I thought it would be good to put this into perspective with regard to testing.
Mutations will eventually create a variant that overcomes the vaccine. The very act of vaccination will create a positive selection pressure on variants that overcome the vaccine. It’s irresponsible not to consider this.
What does this mean with regard to testing?
Testing will not go away, we need very good granularity on how the virus is spreading.
Antigen tests use the same process as antibodies, they detect a surface feature on the outside of the virus, generally the spike protein. Mutations can invade the immune response by changing this protein structure. Same for antigen tests. What’s not widely considered is a mutation variant can also make antigen tests less sensitive.
That’s why PCR based tests and other molecular tests are so important. They are developed (should be) to regions that don’t change and therefore are less susceptible to variant changes.

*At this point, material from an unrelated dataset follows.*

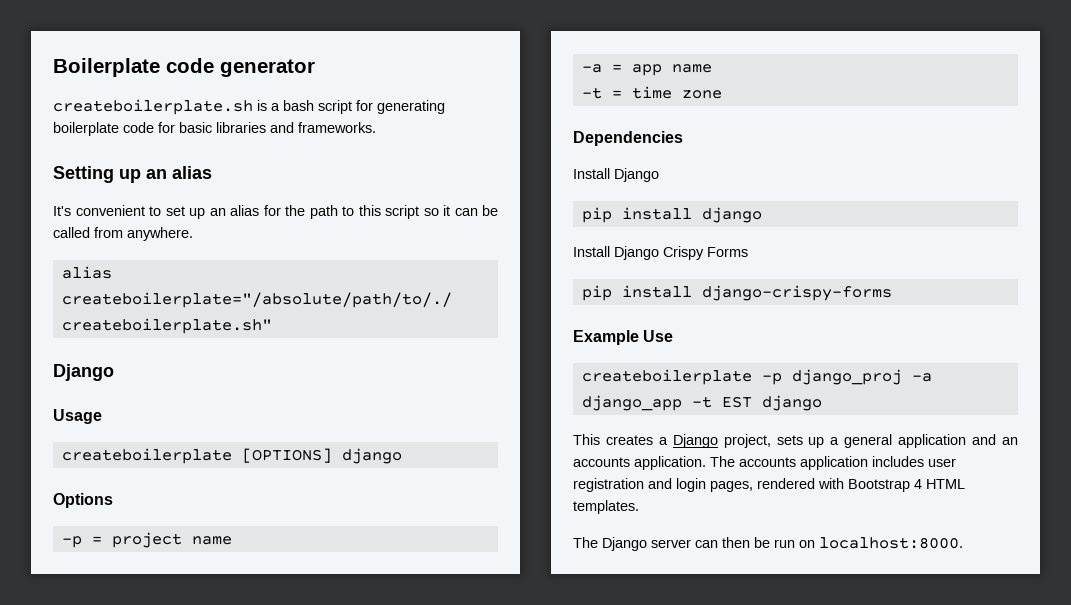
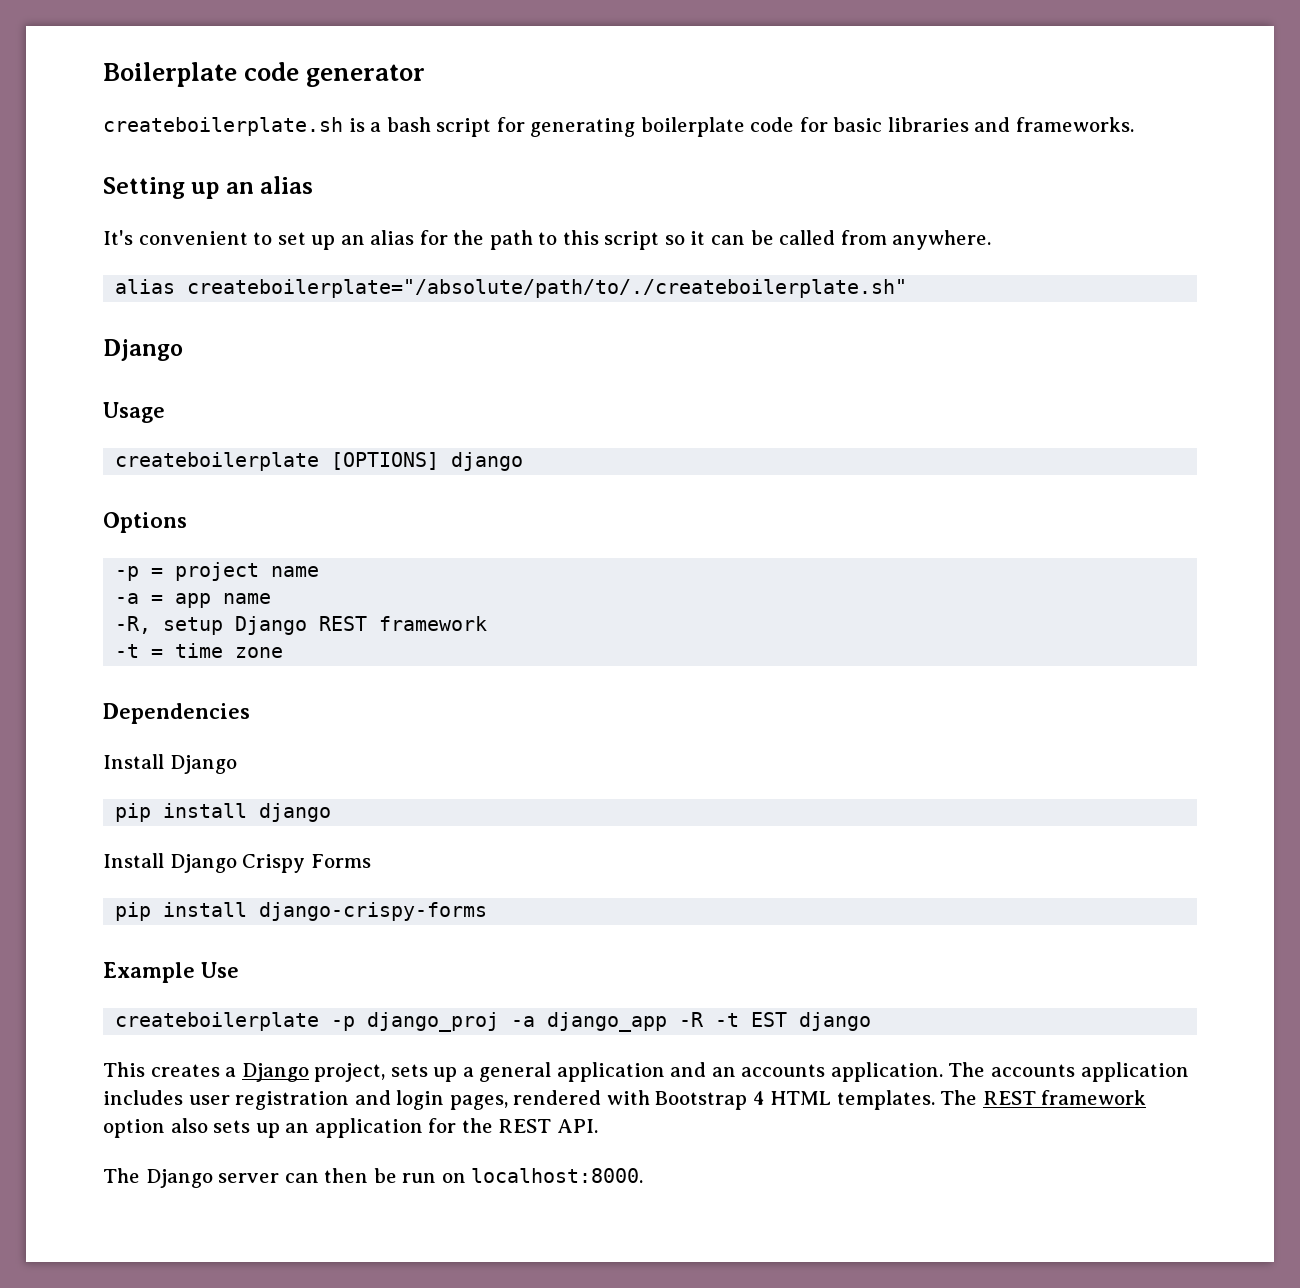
(712, 68) none -> [115,616,488,635] // -R, setup Django REST framework
(682, 403) none -> [679,1012,705,1027] -R
(639, 507) none -> [940,1090,1147,1105] [103,1118,598,1138] The REST framework option also sets up an application for the REST API.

Bottom line, testing is here to stay, mutations make antigen tests potentially open to failure, molecular tests like the GDR test and NCYT are the best change of surveillance and we need a lot of testing to keep the economy open.
The new variant shows it’s a matter of time before we will need a new vaccine. The virus will mutate faster than we can create new vaccine candidates. There’s a long way to go everyone, we need to be realistic about this and accept we have years of this ahead of us.